The Corner

CyberHell Unleashed

I’m being blasted every which way in my inbox and on the Internet today for being a nutty cafeteria Catholic bitch who loves war and torture and the death penalty. I am told that I should be denied Communion at Catholic Mass for supporting the death penalty and for causing the deaths of innocent Iraqis.

I happen to be opposed to the death penalty — though some horrific cases certainly pose a challenge for me — but that’s not even remotely close to the point here. The point is: Abortion — the assault on the most innocent, on human life and dignity itself – is different.

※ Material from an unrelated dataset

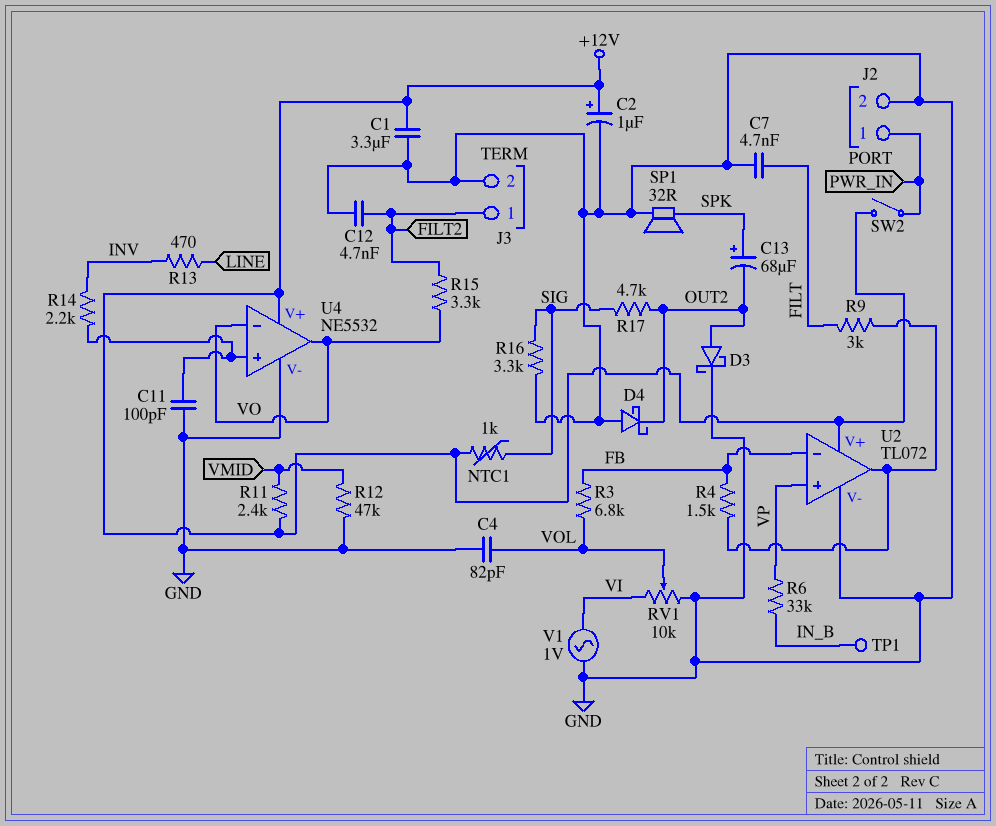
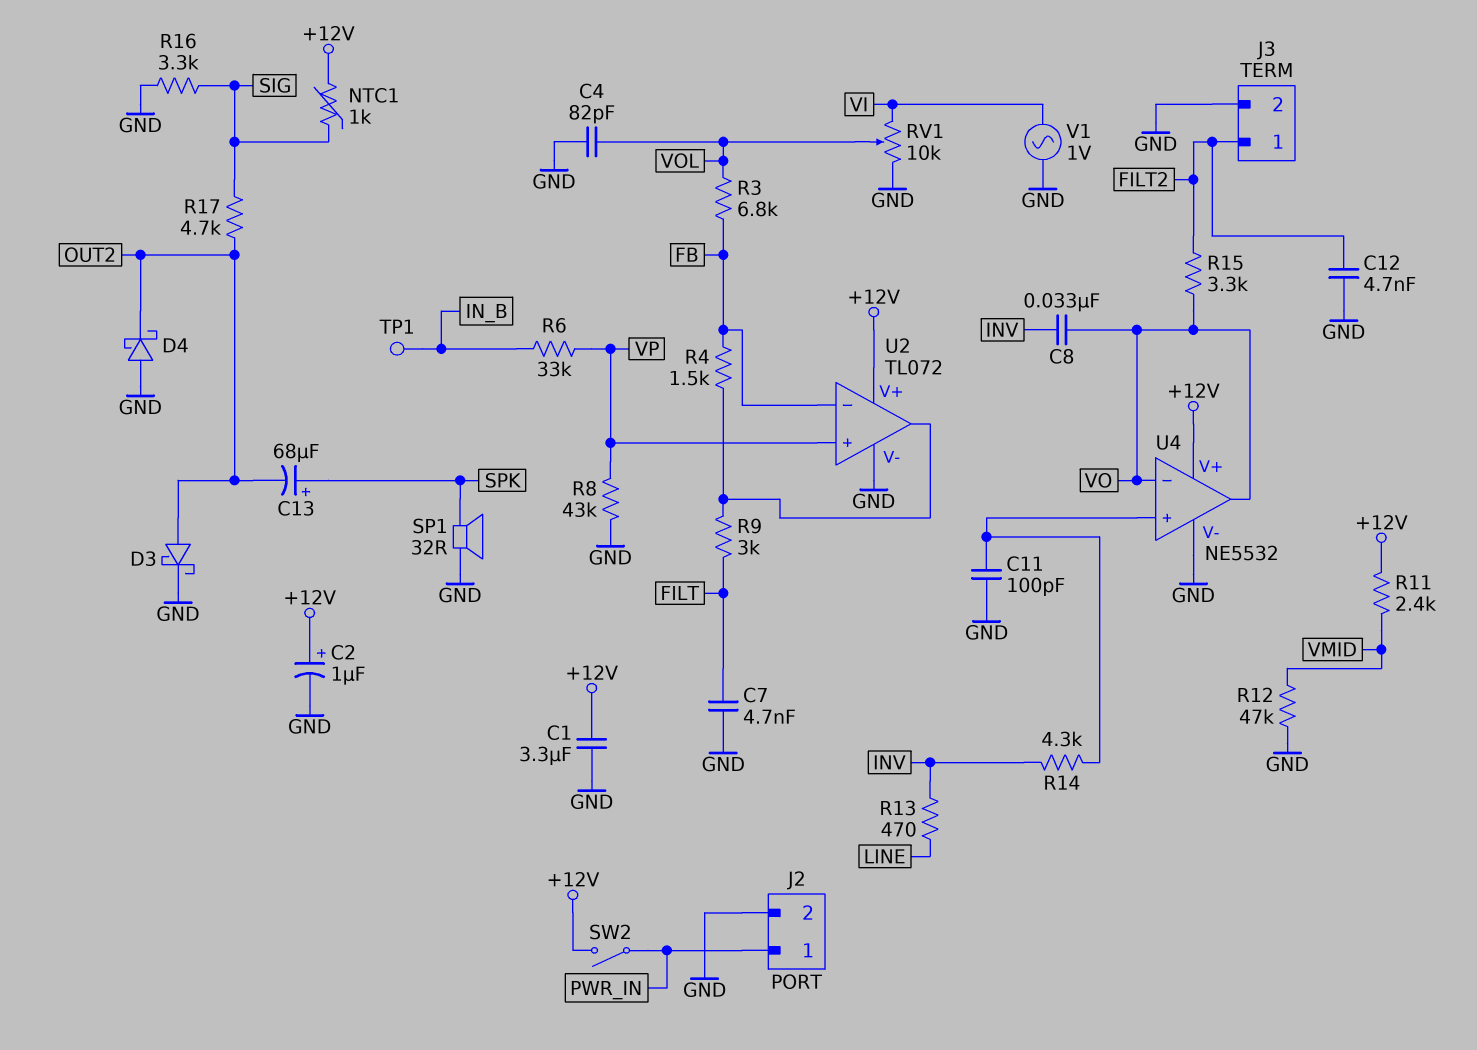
C8: none -> 33nF (INV, VO)
R8: none -> 43k (GND, VP)
R14: 2.2k (INV, U4/in+) -> 4.3k (INV, U4/in+)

Ramesh had a good explanation in a piece on John Kerry and the Catholic Church back in the day:

The argument for denying communion is straightforward. Canon law prohibits communion for anyone who “obstinately persists in manifest grave sin.” Church teaching could not be clearer that taking unborn human life is a grave sin, as is exposing unborn human beings to killing by denying them legal protection. A Catholic politician who votes to allow abortion is acting unjustly, and his priest should explain this to him.

If the politician persists, then he is either deliberately flouting the requirements of justice or denying the authority of the church to outline those requirements. In either case, he is risking his soul and breaking the church’s unity, of which the sacrament of communion is the sign. He is also, by his example, teaching other people, both Catholics and non-Catholics, that a Catholic does not compromise his faithfulness by so voting. He is, in Catholic argot, “giving scandal.” To deny communion is not, pace McCarrick, to use it as a political weapon. The point of the denial is not to punish the politician or even to change his behavior (however welcome that would be). Maintaining the integrity of the sacrament of communion is an important goal in its own right for the church, not a means to an end.

Not everyone sees it this way. Kerry says that church officials should not be telling politicians how to vote. Liberals, including Catholic liberals who themselves favor legal protection for the unborn, wonder why the church is not denying communion to politicians who have voted for the death penalty, or the Iraq war. The left-wing National Catholic Reporter suggests that a pro-choice Kerry who spent money on social programs could reduce abortion more than a nominally pro-life Bush.

The communion-denying bishops have an answer on each point. The church cannot force legislators to vote one way or another, but can say what the spiritual consequences of their votes are. While the church generally opposes the death penalty, it does not believe its imposition to be gravely unjust, as abortion is. It proposes norms to govern the decisions of statesmen regarding war and poverty, but it leaves to them the prudential judgments about what those norms should dictate. The Pope has never said that faithful Catholics may not fight in Iraq, or implement the death penalty. He has said that Catholic doctors may not participate in abortion. And even if some mix of welfare policies brought the abortion rate to zero — a doubtful proposition — the church would still hold the legality of abortion to be an injustice.

Politicians have a special responsibility to promote justice for the unborn. But in principle, any Catholic who lends public support to the cause of legal abortion — a journalist, for example — is giving scandal as well. Nor is abortion the only sin that can, in church teaching, endanger a politician’s soul. In 1962, Archbishop Rummel of New Orleans excommunicated segregationist politicians who had tried to block the integration of church schools.

But communion can be denied to sinning politicians only in clear-cut cases. The bishops support the Federal Marriage Amendment. But they recognize that Catholic politicians can object to that amendment for legitimate reasons. If a politician objects to the amendment because he rejects church teachings on sexual morality and the family, and says so in public, that would be a different matter. But even such a politician would not be committing the kind of injustice involved in legal abortion.

While I’m accused of trying to co-opt religion to fit whatever talking points Karl Rove, or Ed Gillespie, or whomever is handing them out these days sends me, I’m actually doing something quite dramatically different: The Catholic is challenged to take the precepts he (hopefully) learns – on Sunday, in Catholic school, and from the Holy Father speaking on matters of faith and doctrine – and make them a part of his daily life. If he is a religious, teacher, politician, journalist, or otherwise in public life, there’s a special challenge to avoid scandal. If he is a voter, he is to be guided by his faith. Many issues are up to prudential judgments. Some aren’t. Abortion is not up for negotiation. And that’s not simply reading my crazy right-wing fetus-love into my Church.